頂点と底辺
ルカ福音書2章1-7節。主イエスがどうして飼い葉桶に寝かされたのかを語る聖書の言は極めて短いです。けれども、このわずかな記述の中に、あまりに対称的なふたりの王が明確な意図をもって並べられています。ひとりは世界の頂点に君臨していたローマ皇帝アウグストゥス。もうひとりは、およそ人間が寝かされるはずもない飼い葉桶にしか、場所のなかった主イエスです。
主イエスが飼い葉桶に寝かされることになったのは、決してベツレヘムの宿屋が満室だったからではありません。結婚前にイエスを孕んだマリアを「罪・けがれの女」と差別し拒絶したヨセフの親族たちが、一族の村ベツレヘムの、どの家の敷居も跨がせなかったからでした。

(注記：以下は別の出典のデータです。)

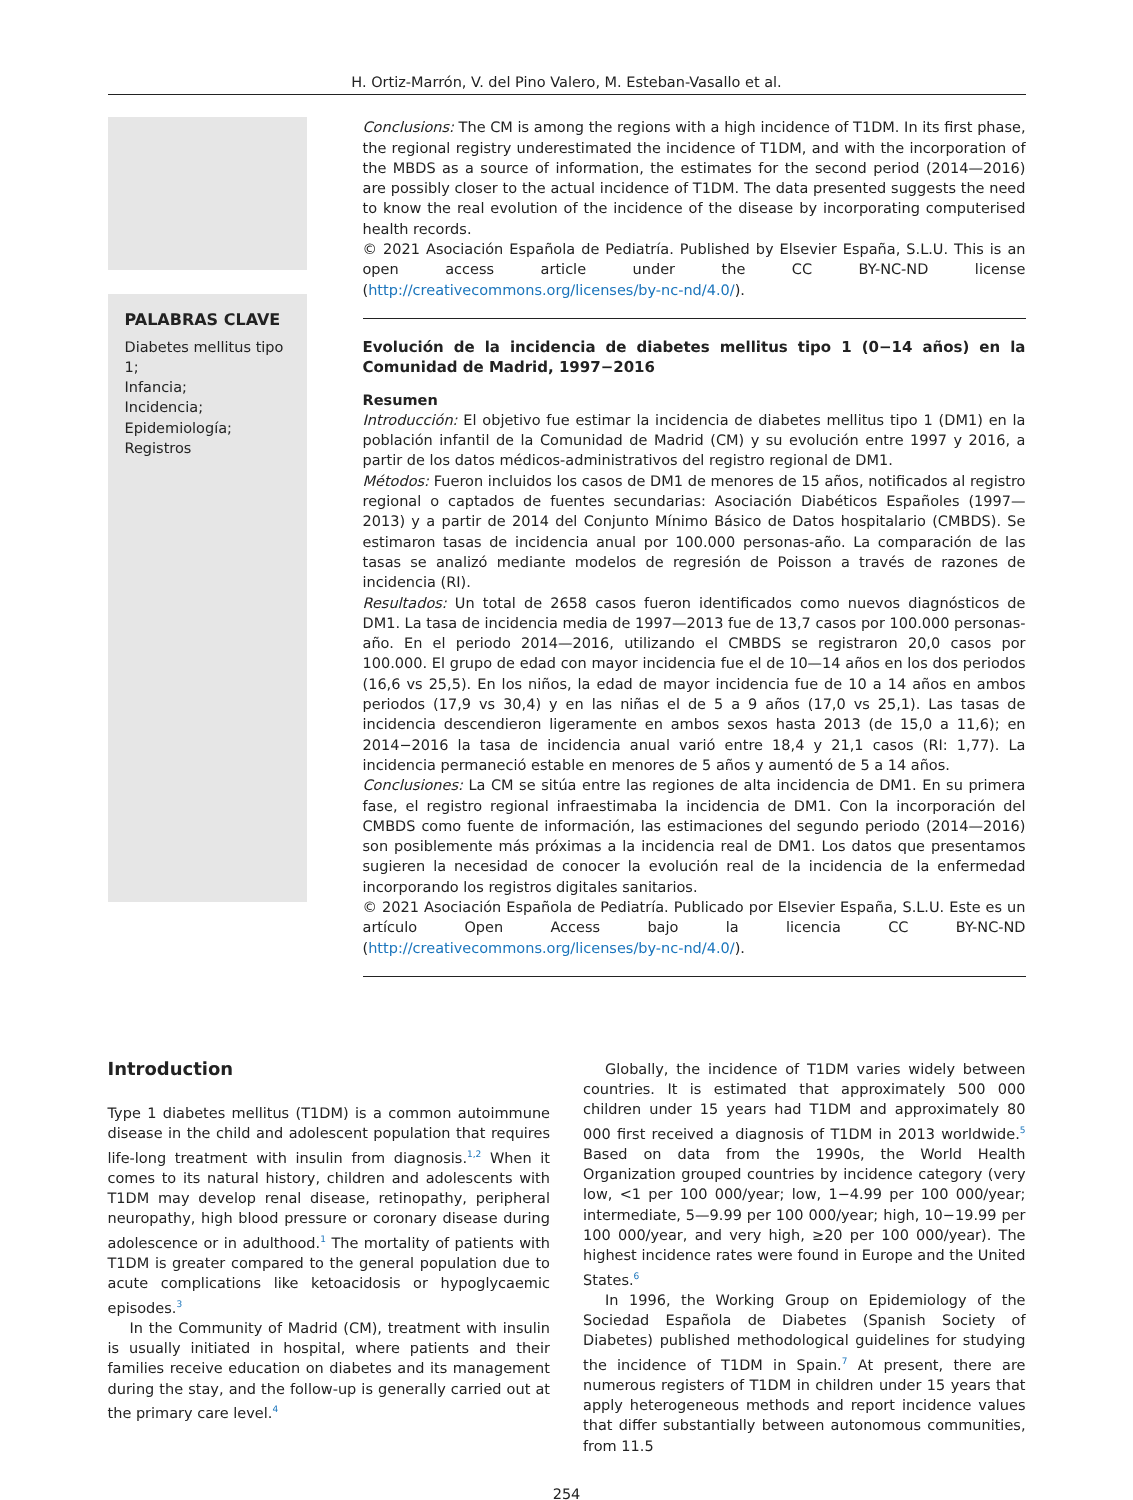H. Ortiz-Marrón, V. del Pino Valero, M. Esteban-Vasallo et al.
PALABRAS CLAVE
Diabetes mellitus tipo 1;
Infancia;
Incidencia;
Epidemiología;
Registros
Conclusions: The CM is among the regions with a high incidence of T1DM. In its first phase, the regional registry underestimated the incidence of T1DM, and with the incorporation of the MBDS as a source of information, the estimates for the second period (2014—2016) are possibly closer to the actual incidence of T1DM. The data presented suggests the need to know the real evolution of the incidence of the disease by incorporating computerised health records.
© 2021 Asociación Española de Pediatría. Published by Elsevier España, S.L.U. This is an open access article under the CC BY-NC-ND license (http://creativecommons.org/licenses/by-nc-nd/4.0/).
Evolución de la incidencia de diabetes mellitus tipo 1 (0−14 años) en la Comunidad de Madrid, 1997−2016
Resumen
Introducción: El objetivo fue estimar la incidencia de diabetes mellitus tipo 1 (DM1) en la población infantil de la Comunidad de Madrid (CM) y su evolución entre 1997 y 2016, a partir de los datos médicos-administrativos del registro regional de DM1.
Métodos: Fueron incluidos los casos de DM1 de menores de 15 años, notificados al registro regional o captados de fuentes secundarias: Asociación Diabéticos Españoles (1997—2013) y a partir de 2014 del Conjunto Mínimo Básico de Datos hospitalario (CMBDS). Se estimaron tasas de incidencia anual por 100.000 personas-año. La comparación de las tasas se analizó mediante modelos de regresión de Poisson a través de razones de incidencia (RI).
Resultados: Un total de 2658 casos fueron identificados como nuevos diagnósticos de DM1. La tasa de incidencia media de 1997—2013 fue de 13,7 casos por 100.000 personas-año. En el periodo 2014—2016, utilizando el CMBDS se registraron 20,0 casos por 100.000. El grupo de edad con mayor incidencia fue el de 10—14 años en los dos periodos (16,6 vs 25,5). En los niños, la edad de mayor incidencia fue de 10 a 14 años en ambos periodos (17,9 vs 30,4) y en las niñas el de 5 a 9 años (17,0 vs 25,1). Las tasas de incidencia descendieron ligeramente en ambos sexos hasta 2013 (de 15,0 a 11,6); en 2014−2016 la tasa de incidencia anual varió entre 18,4 y 21,1 casos (RI: 1,77). La incidencia permaneció estable en menores de 5 años y aumentó de 5 a 14 años.
Conclusiones: La CM se sitúa entre las regiones de alta incidencia de DM1. En su primera fase, el registro regional infraestimaba la incidencia de DM1. Con la incorporación del CMBDS como fuente de información, las estimaciones del segundo periodo (2014—2016) son posiblemente más próximas a la incidencia real de DM1. Los datos que presentamos sugieren la necesidad de conocer la evolución real de la incidencia de la enfermedad incorporando los registros digitales sanitarios.
© 2021 Asociación Española de Pediatría. Publicado por Elsevier España, S.L.U. Este es un artículo Open Access bajo la licencia CC BY-NC-ND (http://creativecommons.org/licenses/by-nc-nd/4.0/).
Introduction
Type 1 diabetes mellitus (T1DM) is a common autoimmune disease in the child and adolescent population that requires life-long treatment with insulin from diagnosis.<sup>1,2</sup> When it comes to its natural history, children and adolescents with T1DM may develop renal disease, retinopathy, peripheral neuropathy, high blood pressure or coronary disease during adolescence or in adulthood.<sup>1</sup> The mortality of patients with T1DM is greater compared to the general population due to acute complications like ketoacidosis or hypoglycaemic episodes.<sup>3</sup>
In the Community of Madrid (CM), treatment with insulin is usually initiated in hospital, where patients and their families receive education on diabetes and its management during the stay, and the follow-up is generally carried out at the primary care level.<sup>4</sup>
Globally, the incidence of T1DM varies widely between countries. It is estimated that approximately 500 000 children under 15 years had T1DM and approximately 80 000 first received a diagnosis of T1DM in 2013 worldwide.<sup>5</sup> Based on data from the 1990s, the World Health Organization grouped countries by incidence category (very low, <1 per 100 000/year; low, 1−4.99 per 100 000/year; intermediate, 5—9.99 per 100 000/year; high, 10−19.99 per 100 000/year, and very high, ≥20 per 100 000/year). The highest incidence rates were found in Europe and the United States.<sup>6</sup>
In 1996, the Working Group on Epidemiology of the Sociedad Española de Diabetes (Spanish Society of Diabetes) published methodological guidelines for studying the incidence of T1DM in Spain.<sup>7</sup> At present, there are numerous registers of T1DM in children under 15 years that apply heterogeneous methods and report incidence values that differ substantially between autonomous communities, from 11.5
254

主イエスの境遇は単に貧しいだけではありません。卑しめられ、はじかれた人々の生きる底辺。神の子は、そこに寝かされ、そこを生きる人になりました。イエスの生涯は、「そこ」を生きることにおいて徹底しています。そして最後はあまりにも悲惨な十字架です。
人の見えないもの、人が見ないところ。人が背を向けるところ。そこに神の言・神の業が宿ります。神の愛は、そこを働き場となされるのです。
クリスマスはその事を告げています。